Source:  http://www.scientificamerican.com/article.cfm?id=vitamin-d-deficiency-united-states

Overdoing ANYTHING isn’t good for you, no matter what it is.  If I stayed out there all day and ended up getting a sunstroke, that’s overdoing it.  Try eating a bushel of apples all at once and tell me that eating a bushel of apples “keeps the doctor away”.  Not.  The doctor would be looking at you pitifully over the stomach pump.  That woman who looked like she spent her life in a tanning bed and could now donate her skin to the shoe leather industry definitely overdid it and even she’s not dying of skin cancer.  People have lived their entire lives out in the sun for millions of years without dying of skin cancer in droves. We are without a doubt the most idiotic, gullible country on the planet, seriously.  Dousing ourselves in toxic chemicals is safer than spending a few hours with the glorious, life-giving Sun???  OMG!

But back to the beach.  It was so beautiful.  So peaceful.  So calm and soothing.  I even thought I could learn to meditate to the rhythm of the waves.  I’m still relaxed from a mere few hours there.  I definitely have to go there more often.  I learned a few things about my own health and strength.  As the water rushed in and out, I found it difficult to keep my feet.  A few times I lost my balance, and let the waves push me in to and pull me out from the shore.  Which may or may not be unusual, but I recognized a difference in fearlessness in myself:  at one time I was unafraid of being pulled out – I knew how to swim sideways against an undertow and escape it.  But that was before the accident.  Now I wasn’t as sure of my strength and stamina as I was earlier.  First thought:  “I need to rebuild my core.”

I even found it difficult to walk on the sand itself, and when I returned home, discovered that my ankles and feet were sore and achy.  On one hand:  I should not be that weak in my legs and feet.  On the other hand:  YAY!  I can feel them!  The feeling did go away after a while, but for a time, I could feel the tingling of the water and sand on my feet.  I almost feel like going to the beach more often will contribute to a healing process.  Ahhh, Poseidon!  I’ve come home!

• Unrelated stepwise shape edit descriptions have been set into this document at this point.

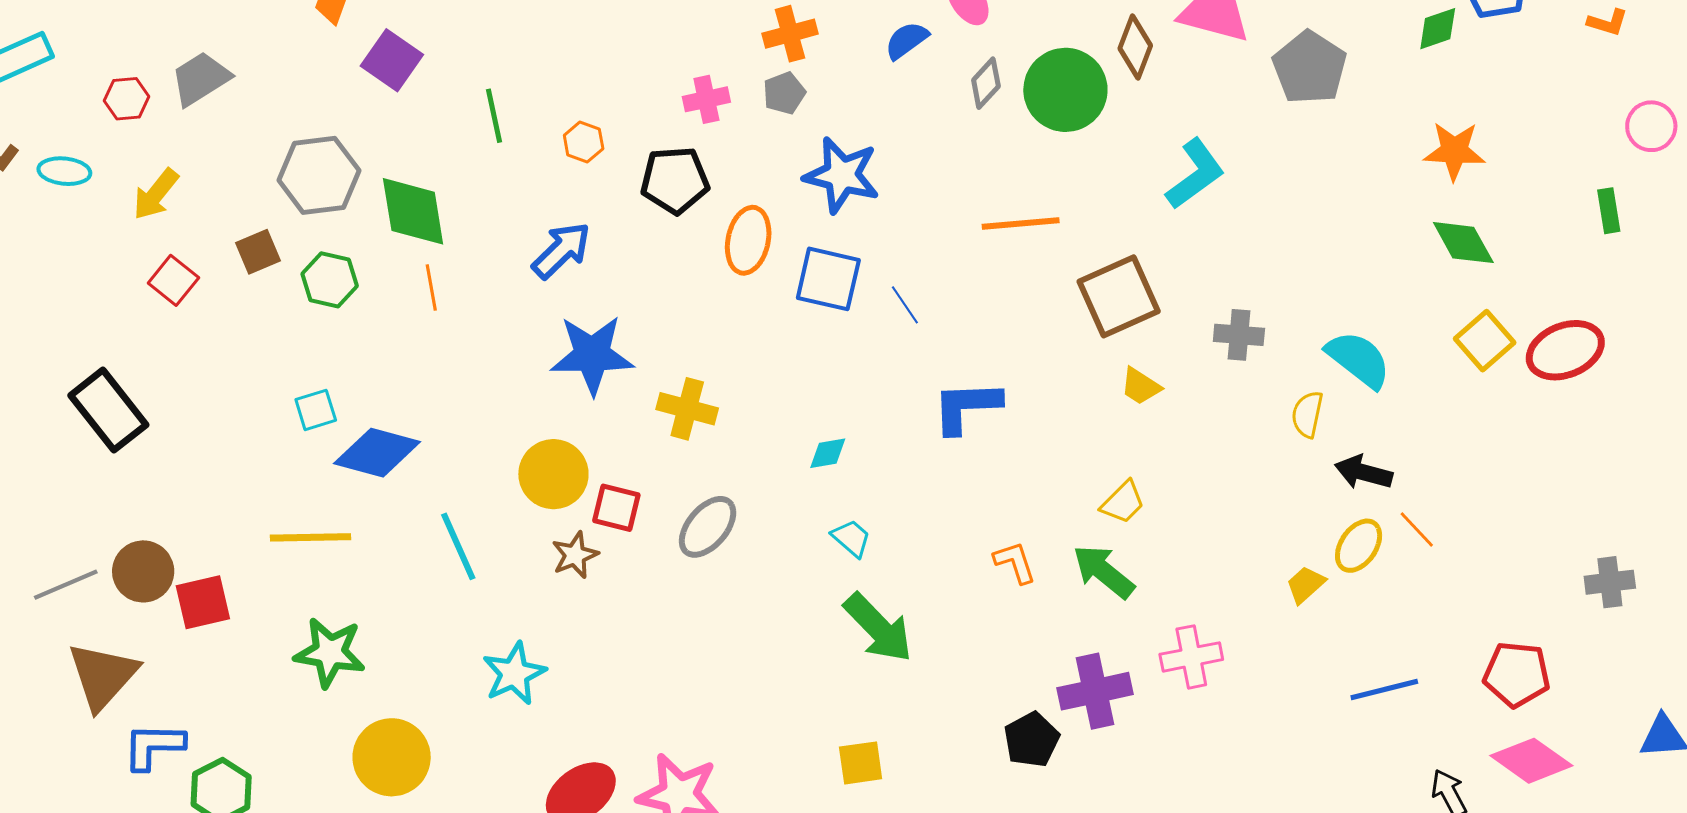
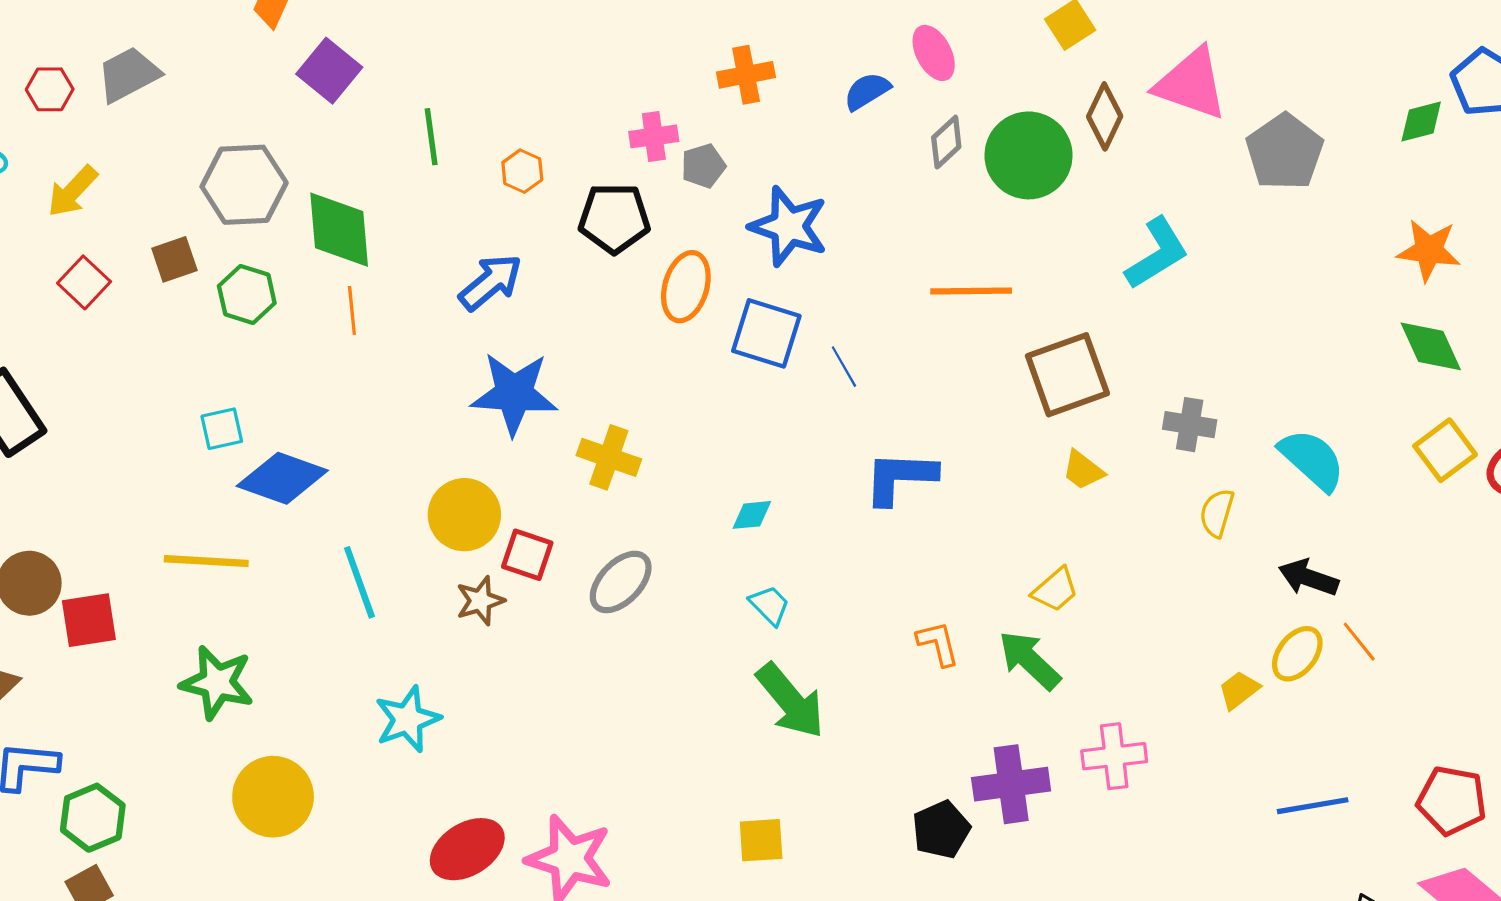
gray pentagon: (784, 93) -> (703, 166), moved
yellow semicircle: (1307, 414) -> (1217, 513), moved

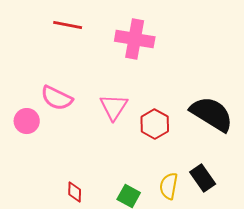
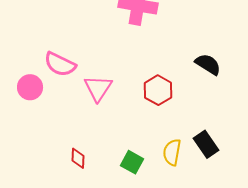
pink triangle: (114, 107) -> (98, 88), moved
black semicircle: (212, 114) -> (208, 64), moved, size x0.6

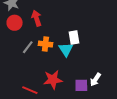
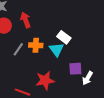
white rectangle: (74, 38) -> (64, 37), turned -40
purple square: (81, 85) -> (75, 69), moved

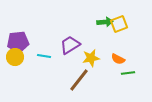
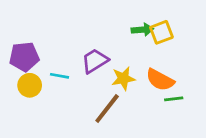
yellow circle: (15, 57) -> (30, 85), moved
orange semicircle: (118, 59) -> (160, 80), size x1.5

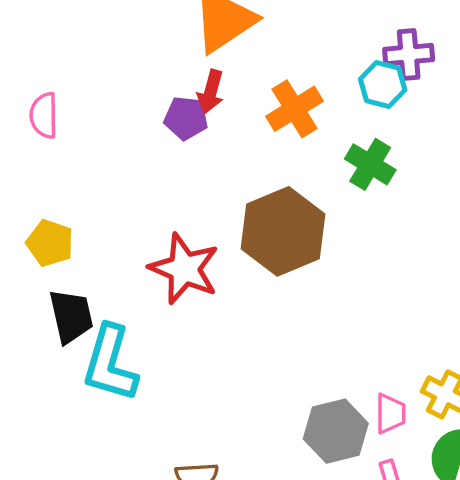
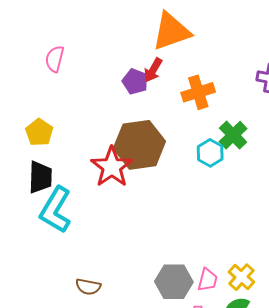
cyan hexagon: (383, 84) -> (210, 153), moved
brown hexagon: (283, 231) -> (139, 145), moved

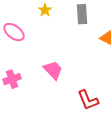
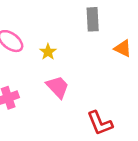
yellow star: (45, 10) -> (48, 52), moved

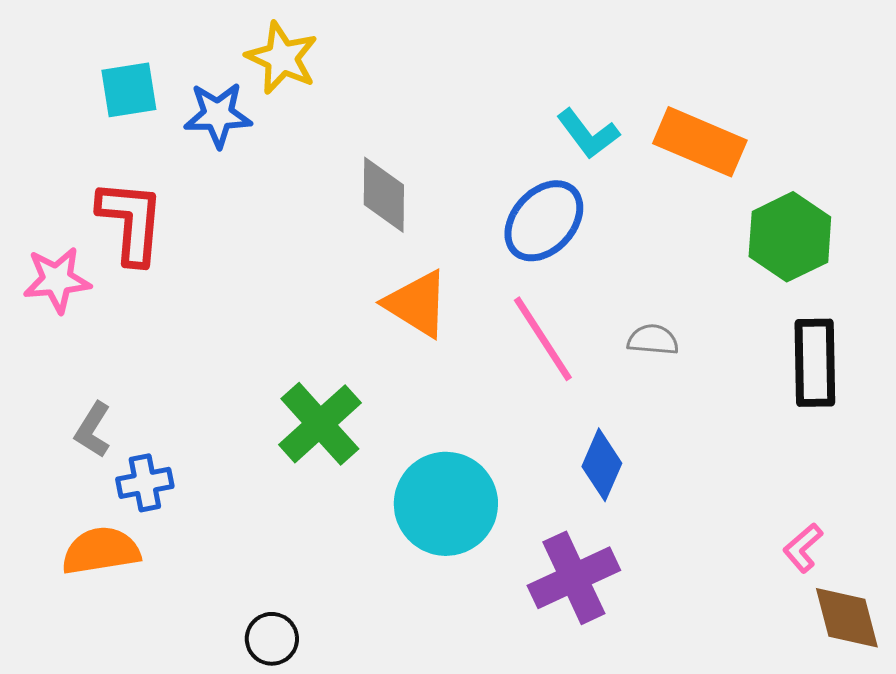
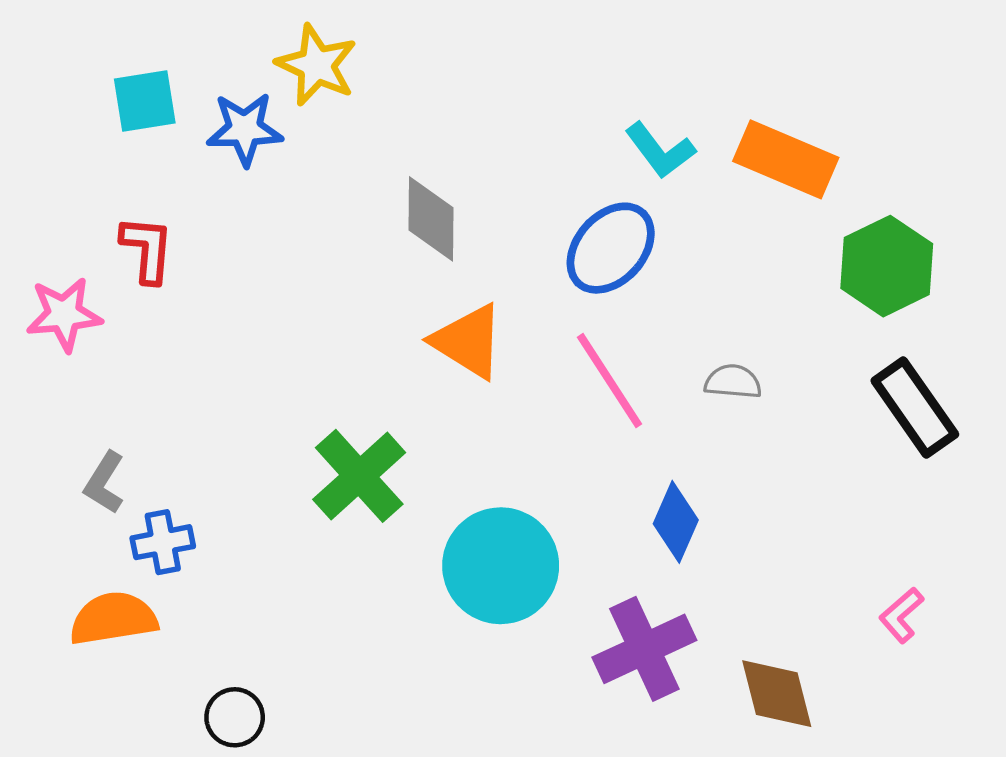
red L-shape: (131, 222) -> (147, 249), size x0.7
black rectangle: (815, 363) -> (915, 407), turned -34
brown diamond: (847, 618) -> (777, 694), moved
black circle: (272, 639) -> (235, 717), moved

In between happy bouts of rolling around in and enjoying the water, I was reading Sorita d’Este and David Rankine’s Hekate:  Liminal Rites.  Word of the Day:  Apotropaic.  Protection against evil.  Literally from the Greek apotropaios "averting evil," from apotrepein "to turn away, avert," from apo- "off, away"+ trepein "to turn".

But back to the cryptic class notes.  Apple pie spices (i.e., cinnamon, nutmeg, mace) and citrus are examples of incense fragrances that draw higher frequencies ...!  (see last entry on incomprehensible notes.)  That was in the segment about preparing the magickal circle.  Now, if I could only figure out what “higher frequencies” meant.  I have this visual image of being aurally assaulted by a herd of crazed sopranos, and my head exploding from the high-pitched noise.  Maybe I should look that up.